You know that couple who has the joint Costco card, the color-coded Google Calendar, the same takeout order every Friday… and the creeping fear that the spark left sometime around the second kid and the third streaming service?
The relationship is not toxic. Nobody is cheating. You still like each other. But the vibe has quietly shifted from “I cannot wait to see you” to “Did you remember to pay the electric bill?” That flatness feels scary, so your brain whispers: maybe we are falling out of love.
When Your Stable Relationship Starts To Feel A Little Flat
Psychologists will tell you that what you are feeling is often not the death of love, but the side effect of something you actually worked hard to build: stability. Early on, your nervous system runs on novelty and dopamine. You stay up until two a.m. talking, try new restaurants, invent pet names. Then you move in, juggle careers, maybe kids, maybe aging parents. Life becomes predictable.
Your Brain Was Not Built For A Permanent Honeymoon
A 2025 review in Neuroscience & Biobehavioral Reviews shows that as relationships settle, the brain leans less on the thrill-seeking dopamine system and more on the attachment-and-oxytocin system. Translation: secure love feels calmer and quieter. Psychologist Mark Travers likes to remind people that what many label “no more chemistry” is sometimes just their nervous system finally relaxing. “What some people read as a lack of spark is really the absence of anxiety,” Travers says.
The Number One Thing That Keeps Love Alive, According To A Psychologist
Once you have that basic safety, Travers argues in Forbes, the number one thing that keeps love alive is novelty. Not drama. Not constant fireworks. Novelty – defined as doing new or emotionally fresh things together – stops a secure relationship from sliding into emotional autopilot.
What Novelty Actually Means In Love
A classic 1986 paper in The Journal of Genetic Psychology breaks novelty into three dimensions: recency, frequency and probability. Recency is how long it has been since you did something. Maybe you used to take random Sunday drives when you started dating and have not done one in years. Do it again and it feels new, purely because of the gap. Frequency is about repetition. Even great rituals get dull if you repeat them every week; occasionally swapping pizza night for a picnic can reset your attention.
Probability is how expected something is. Walking in after a brutal week to find your partner planned a living-room picnic or booked a pottery class for you both feels memorable because you did not see it coming. You are not chasing chaos; you are interrupting predictability just enough that you have to look at each other again.
Why New Experiences Make You Feel Closer And Safer
A 2020 study in the Journal of Experimental Social Psychology found that couples who did novel activities together were more satisfied – not only because they had fun, but because they felt more secure and trusting.
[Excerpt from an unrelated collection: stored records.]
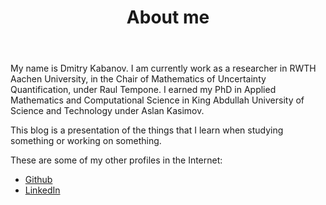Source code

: #+HUGO_BASE_DIR: ../
#+HUGO_SECTION: about
#+TITLE: About me
#+EXPORT_FILE_NAME: _index

My name is Dmitry Kabanov.
I am currently work as a researcher in RWTH Aachen University, in the Chair
of Mathematics of Uncertainty Quantification, under Raul Tempone.
I earned my PhD in Applied Mathematics and Computational Science in King
Abdullah University of Science and Technology under Aslan Kasimov.

This blog is a presentation of the things that I learn when studying something
or working on something.

These are some of my other profiles in the Internet:
- [[https://github.com/dmitry-kabanov][Github]]
- [[https://www.linkedin.com/in/dmitrykabanov][LinkedIn]]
Picture two people in a beginner dance class, stepping on each other’s sneakers, laughing, getting embarrassed, trying again. From the outside, cute content. On the inside, something deeper is happening: each partner is learning how the other behaves under uncertainty. Patient or critical. Playful or rigid. That information makes the relationship feel safer in future unknowns.
Security First: Novelty Needs Solid Ground
Of course, if your bond is anxious or unstable, “spicing things up” can backfire. Psychologist Jeffrey Bernstein writes in Psychology Today about couples stuck in a reassurance loop, the constant “Are you mad at me?” after every delayed text or sigh. “These questions give a quick hit of relief, then train the brain to need more and more reassurance,” Bernstein says.
The DMV Test And Other Quiet Signs Of Real Safety
Travers uses what the internet calls the “DMV test”: if you can sit together for two hours at the Department of Motor Vehicles, or in a pediatrician’s waiting room, and still basically like each other, that is a green flag. Boredom without panic is emotional security. A 2018 study in Genus also found that people in the most satisfying relationships kept other important ties – friends, hobbies, family – instead of demanding that a partner be therapist, best friend and entire social life in one. That interdependence, not fusion, gives you the bandwidth to enjoy novelty instead of clinging to it.
Low Lift Ways To Add Novelty Without Blowing Your Budget
Good news: research says you do not need a two-week Bali reset. You need small, shared experiments that wake you both up a little.
- Learn Something New Together. A cheap salsa class, a YouTube woodworking project, a language app on the couch. The point is learning, not perfection.
- Change One Tiny Routine. Have breakfast on the floor with a blanket, switch who plans Friday night, walk a new route after dinner instead of defaulting to the sofa.
- Explore A Nearby Place. A neighborhood you have never really walked, a small-town diner an hour away, a free museum. New scenery sparks new conversation.
- Ask New Questions, Not New Proofs Of Love. Swap “Are you still into me?” for “What have you been curious about lately?” or “What do you want more of this year that I might not have noticed?”
You do not have to become a different couple. You simply have to keep discovering each other, a little on purpose, long after the honeymoon photos are archived in the cloud.